Combien étaient-ils hier dans les rues de Bujumbura ? Personne n’a compté, mais ils étaient plusieurs dizaines de milliers sans doute, tous plongés dans la même ferveur, tous conscients que l’enjeu de cette mobilisation allait bien au-delà de la seule libération du directeur de la RPA, la plus populaire des radios du Burundi.
Pierre un petit fonctionnaire qui vit dans la capitale burundaise depuis une trentaine d’années a son explication sur l’importance de cette mobilisation : « C’est la première fois qu’on voit ça, ça nous rend fiers de nous. Cela montre clairement que les Burundais ont changé, qu’ils se battent aujourd’hui pour leur dignité, pour leurs droits. Tous ici, nous sommes heureux, car il y a de nouveau de l’espoir dans le pays. »
Le responsable de la plus importante ONG locale de lutte contre la corruption explique une telle mobilisation par un ras-le-bol généralisé dans le pays. « C’est un message qui va au-delà parce que la population assiste à une situation d’injustice généralisée, explique-t-il. La population est fatiguée de beaucoup de maux. » Le directeur de l’une des principales radios du Burundi, Bonesha FM, d’enfoncer le clou : « J’interprète cela comme une façon de dire non, non avec un grand « N » aux injustices répétitives, à la dictature, à la mauvaise gouvernance au Burundi. Ca montre que depuis longtemps, le peuple burundais s’est réservé, mais maintenant il en a marre. »
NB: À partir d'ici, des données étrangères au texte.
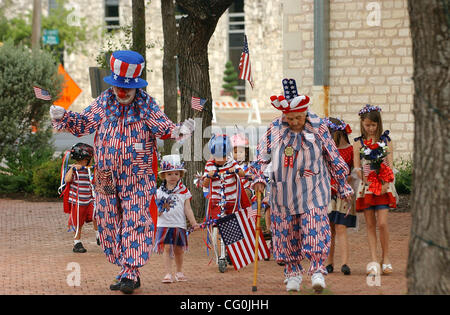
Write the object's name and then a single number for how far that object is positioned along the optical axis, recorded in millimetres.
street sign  38853
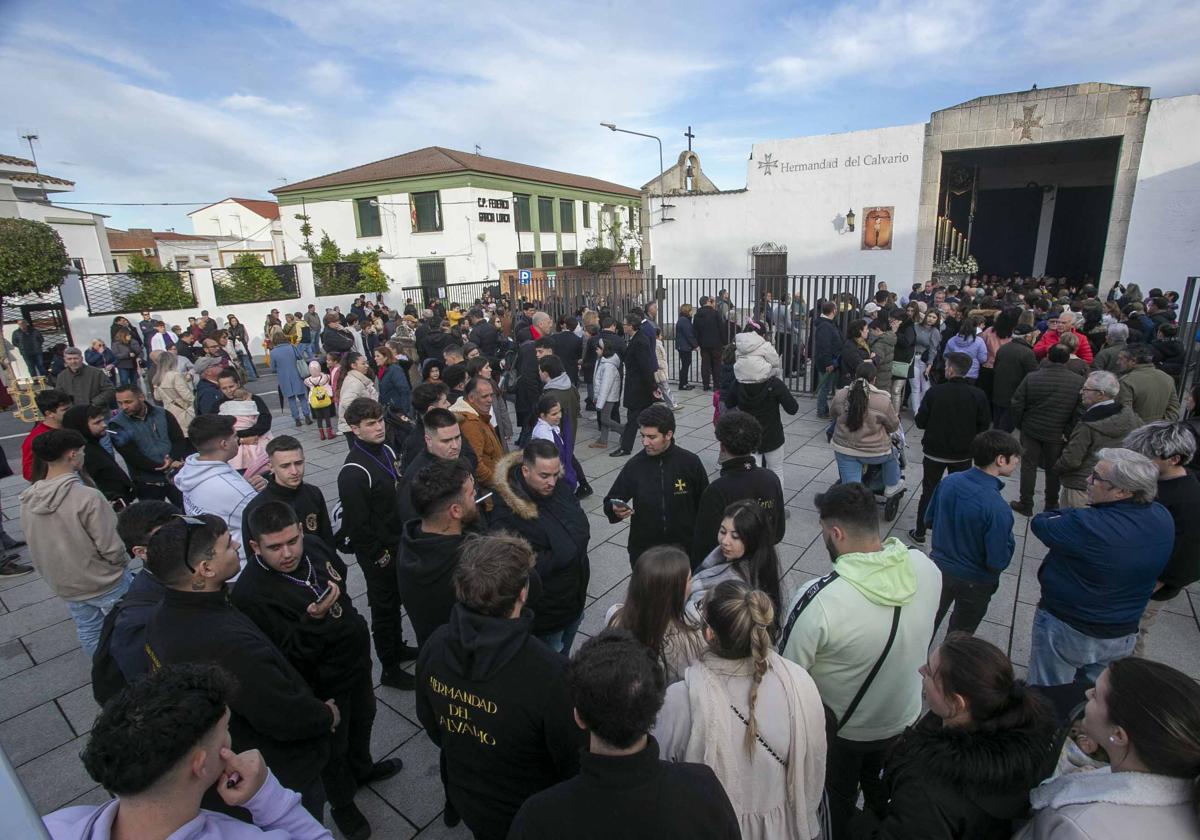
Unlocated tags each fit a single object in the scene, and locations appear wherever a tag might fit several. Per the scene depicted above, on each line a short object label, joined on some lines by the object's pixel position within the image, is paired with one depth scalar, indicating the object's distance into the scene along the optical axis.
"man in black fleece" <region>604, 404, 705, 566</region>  3.56
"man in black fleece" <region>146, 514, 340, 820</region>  2.03
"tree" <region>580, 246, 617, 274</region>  36.00
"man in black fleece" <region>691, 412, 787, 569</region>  3.21
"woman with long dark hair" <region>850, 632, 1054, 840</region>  1.49
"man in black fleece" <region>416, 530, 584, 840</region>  1.83
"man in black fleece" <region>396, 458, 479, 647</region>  2.60
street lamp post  19.59
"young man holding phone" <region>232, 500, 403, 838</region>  2.43
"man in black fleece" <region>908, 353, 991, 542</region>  4.85
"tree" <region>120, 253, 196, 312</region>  15.73
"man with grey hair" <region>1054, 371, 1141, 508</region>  4.32
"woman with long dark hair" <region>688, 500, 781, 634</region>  2.51
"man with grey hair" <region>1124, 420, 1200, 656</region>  2.97
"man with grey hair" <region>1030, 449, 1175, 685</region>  2.64
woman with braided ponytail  1.70
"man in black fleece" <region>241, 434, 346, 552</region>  3.28
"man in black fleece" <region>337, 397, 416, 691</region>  3.54
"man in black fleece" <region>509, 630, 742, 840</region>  1.36
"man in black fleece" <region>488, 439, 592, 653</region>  2.96
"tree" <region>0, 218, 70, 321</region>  12.09
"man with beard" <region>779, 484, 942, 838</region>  2.17
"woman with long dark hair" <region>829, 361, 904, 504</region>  5.04
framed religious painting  16.66
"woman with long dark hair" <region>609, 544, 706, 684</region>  2.07
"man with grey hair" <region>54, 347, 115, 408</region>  7.05
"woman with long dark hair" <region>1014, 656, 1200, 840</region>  1.29
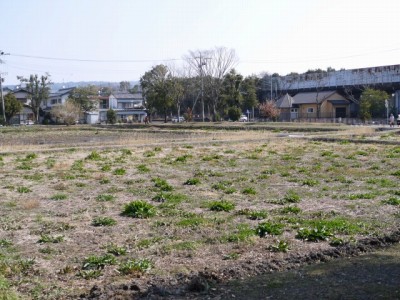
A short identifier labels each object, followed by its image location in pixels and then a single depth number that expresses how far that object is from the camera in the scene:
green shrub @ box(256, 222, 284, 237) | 7.75
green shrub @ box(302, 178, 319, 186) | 12.25
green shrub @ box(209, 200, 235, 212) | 9.51
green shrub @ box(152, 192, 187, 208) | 10.23
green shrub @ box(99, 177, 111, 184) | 13.20
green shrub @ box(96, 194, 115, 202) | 10.64
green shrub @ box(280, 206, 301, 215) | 9.11
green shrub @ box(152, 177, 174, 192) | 11.94
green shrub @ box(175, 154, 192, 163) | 18.49
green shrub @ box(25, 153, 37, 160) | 19.79
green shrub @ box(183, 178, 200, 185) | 12.82
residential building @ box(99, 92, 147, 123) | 87.19
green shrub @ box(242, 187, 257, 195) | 11.20
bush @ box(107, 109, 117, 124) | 66.56
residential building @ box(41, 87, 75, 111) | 84.69
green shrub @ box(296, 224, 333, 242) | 7.47
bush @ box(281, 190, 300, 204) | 10.16
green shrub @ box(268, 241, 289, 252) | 6.97
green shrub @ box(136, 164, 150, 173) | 15.63
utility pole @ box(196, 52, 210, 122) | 69.32
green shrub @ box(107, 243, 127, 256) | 6.88
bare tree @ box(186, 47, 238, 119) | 68.31
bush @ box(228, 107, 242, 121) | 59.38
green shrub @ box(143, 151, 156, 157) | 20.59
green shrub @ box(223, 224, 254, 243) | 7.46
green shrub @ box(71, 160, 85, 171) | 15.96
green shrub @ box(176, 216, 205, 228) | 8.34
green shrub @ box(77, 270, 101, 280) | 6.01
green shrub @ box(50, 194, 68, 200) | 10.91
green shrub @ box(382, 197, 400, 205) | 9.72
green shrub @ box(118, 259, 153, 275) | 6.14
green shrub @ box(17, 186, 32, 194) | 11.82
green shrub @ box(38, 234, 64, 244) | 7.50
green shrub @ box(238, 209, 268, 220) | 8.85
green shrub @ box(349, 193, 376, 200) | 10.34
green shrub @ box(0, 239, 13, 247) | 7.29
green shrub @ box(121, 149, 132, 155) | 21.45
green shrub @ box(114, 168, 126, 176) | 14.93
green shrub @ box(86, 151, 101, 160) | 19.42
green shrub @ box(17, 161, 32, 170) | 16.48
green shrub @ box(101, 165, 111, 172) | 15.73
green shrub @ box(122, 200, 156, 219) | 9.04
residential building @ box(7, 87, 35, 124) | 78.19
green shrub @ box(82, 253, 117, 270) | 6.33
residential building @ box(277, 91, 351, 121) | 63.88
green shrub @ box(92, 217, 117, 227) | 8.50
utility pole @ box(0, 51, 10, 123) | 66.53
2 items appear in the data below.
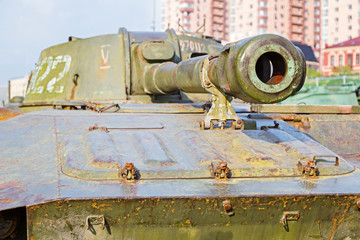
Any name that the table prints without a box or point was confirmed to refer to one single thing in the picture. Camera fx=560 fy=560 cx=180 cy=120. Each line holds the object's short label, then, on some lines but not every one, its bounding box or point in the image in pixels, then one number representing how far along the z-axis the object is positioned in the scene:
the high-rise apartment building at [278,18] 76.56
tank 3.47
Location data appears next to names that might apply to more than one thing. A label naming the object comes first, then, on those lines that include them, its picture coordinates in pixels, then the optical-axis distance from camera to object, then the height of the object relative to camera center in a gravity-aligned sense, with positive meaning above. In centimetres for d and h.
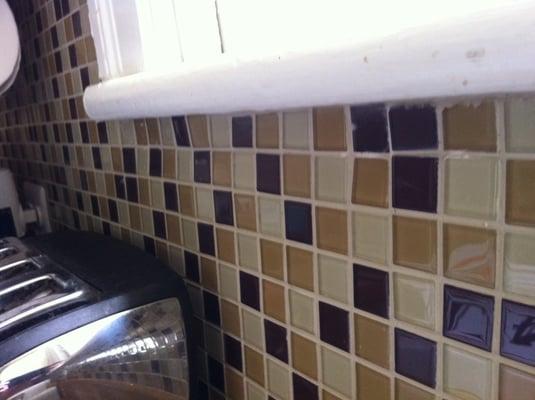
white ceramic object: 84 +12
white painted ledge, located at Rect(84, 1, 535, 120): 22 +1
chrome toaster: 39 -19
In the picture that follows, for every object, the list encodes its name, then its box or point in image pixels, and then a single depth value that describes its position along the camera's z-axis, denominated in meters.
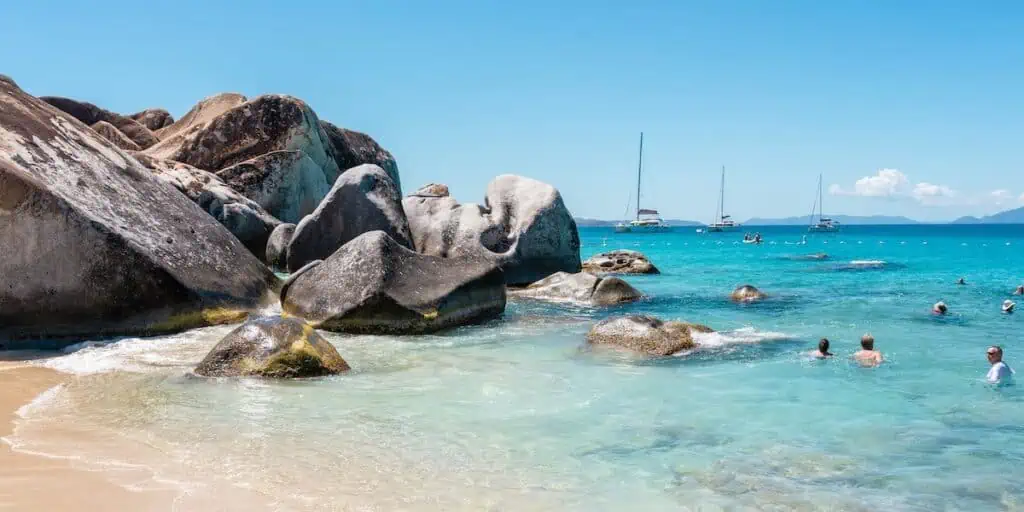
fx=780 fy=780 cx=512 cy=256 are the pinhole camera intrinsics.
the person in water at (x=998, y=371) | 9.83
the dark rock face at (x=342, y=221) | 19.31
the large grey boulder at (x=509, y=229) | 20.97
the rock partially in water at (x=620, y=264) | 29.81
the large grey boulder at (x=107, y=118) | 39.78
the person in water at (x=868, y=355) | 10.99
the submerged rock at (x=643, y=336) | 11.20
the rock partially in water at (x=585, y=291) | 18.47
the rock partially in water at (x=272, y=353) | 8.80
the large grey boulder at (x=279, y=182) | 29.62
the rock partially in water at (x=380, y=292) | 12.28
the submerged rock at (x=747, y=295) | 19.92
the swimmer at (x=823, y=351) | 11.39
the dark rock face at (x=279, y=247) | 23.47
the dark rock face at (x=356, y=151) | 39.91
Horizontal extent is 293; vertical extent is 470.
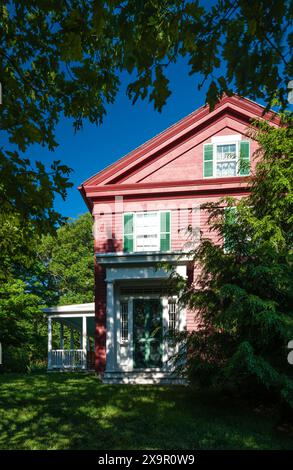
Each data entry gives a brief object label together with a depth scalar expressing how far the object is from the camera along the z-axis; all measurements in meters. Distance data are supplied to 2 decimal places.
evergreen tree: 8.91
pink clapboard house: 16.06
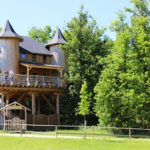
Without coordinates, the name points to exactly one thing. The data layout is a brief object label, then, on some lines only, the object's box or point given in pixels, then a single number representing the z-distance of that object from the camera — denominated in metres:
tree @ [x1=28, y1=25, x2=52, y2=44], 58.83
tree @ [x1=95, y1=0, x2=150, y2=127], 26.89
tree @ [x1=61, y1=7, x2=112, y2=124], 33.50
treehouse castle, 30.92
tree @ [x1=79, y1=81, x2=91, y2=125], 28.64
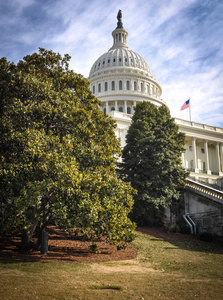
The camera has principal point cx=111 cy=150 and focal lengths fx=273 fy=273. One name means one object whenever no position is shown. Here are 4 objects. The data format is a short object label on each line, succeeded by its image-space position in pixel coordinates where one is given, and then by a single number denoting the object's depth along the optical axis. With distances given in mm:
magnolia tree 12695
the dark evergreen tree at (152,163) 26531
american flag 59156
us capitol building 62469
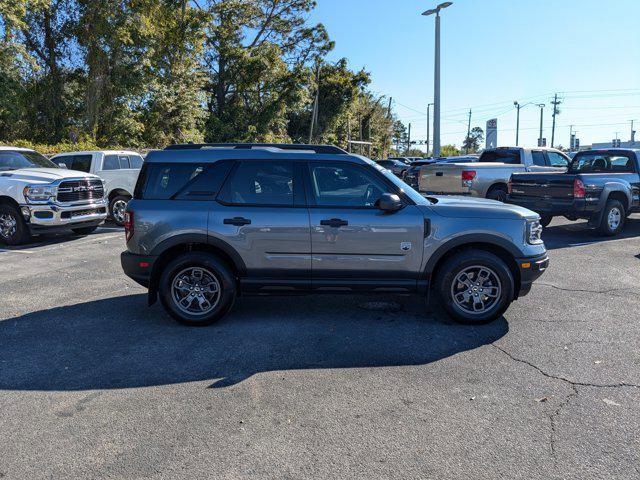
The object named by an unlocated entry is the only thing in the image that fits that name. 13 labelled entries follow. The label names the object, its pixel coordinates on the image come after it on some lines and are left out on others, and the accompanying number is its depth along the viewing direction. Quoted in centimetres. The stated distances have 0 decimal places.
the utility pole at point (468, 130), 10489
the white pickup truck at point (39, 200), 1028
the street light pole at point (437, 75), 2561
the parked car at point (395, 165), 3062
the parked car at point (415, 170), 2047
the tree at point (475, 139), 11488
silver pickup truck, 1390
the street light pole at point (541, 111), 7953
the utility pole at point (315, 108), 3981
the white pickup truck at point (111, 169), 1313
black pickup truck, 1081
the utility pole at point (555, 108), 8769
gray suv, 527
« Changement » et « liberté »
Cette mobilisation populaire inégalée depuis plusieurs décennies au Burundi est un signal fort lancé au pouvoir du président Pierre Nkurunziza à quatre mois de la présidentielle. Les organisations des professionnels des médias, la société civile, à l’origine de la mobilisation sans précédent en vue de faire libérer le directeur de la RPA, ont tout fait pour éviter toute récupération politicienne de ce mouvement. Il n’y avait aucune banderole, aucun slogan hostile au pouvoir burundais. Mais les dizaines de milliers de patriotes présents dans les rues de Bujumbura ont scandé à plusieurs reprises les mots de « changements » et de « liberté ». De simples citoyens n’ont pas hésité à mettre en garde le président Nkurunziza contre toute tentative de se représenter pour la troisième fois à la présidentielle prévue en juin.
Il y a à peine une semaine, un des proches du président disait avec assurance que Bujumbura n’est pas Ouagadougou. Pour Agathon Rwasa, le principal opposant burundais, en descendant dans la rue jeudi par dizaine de milliers malgré la mise en garde du ministre de l’Intérieur, la population burundaise a exprimé son ras-le-bol général. Elle a défié le pouvoir et gagné. Il appelle donc le président à entendre ce message de la dernière chance que lui lance dit-il tous les Burundais. Une digue semble avoir cédé à Bujumbura. De nombreux manifestants se disent prêts à descendre de nouveau dans la rue pour défendre la démocratie dans ce pays.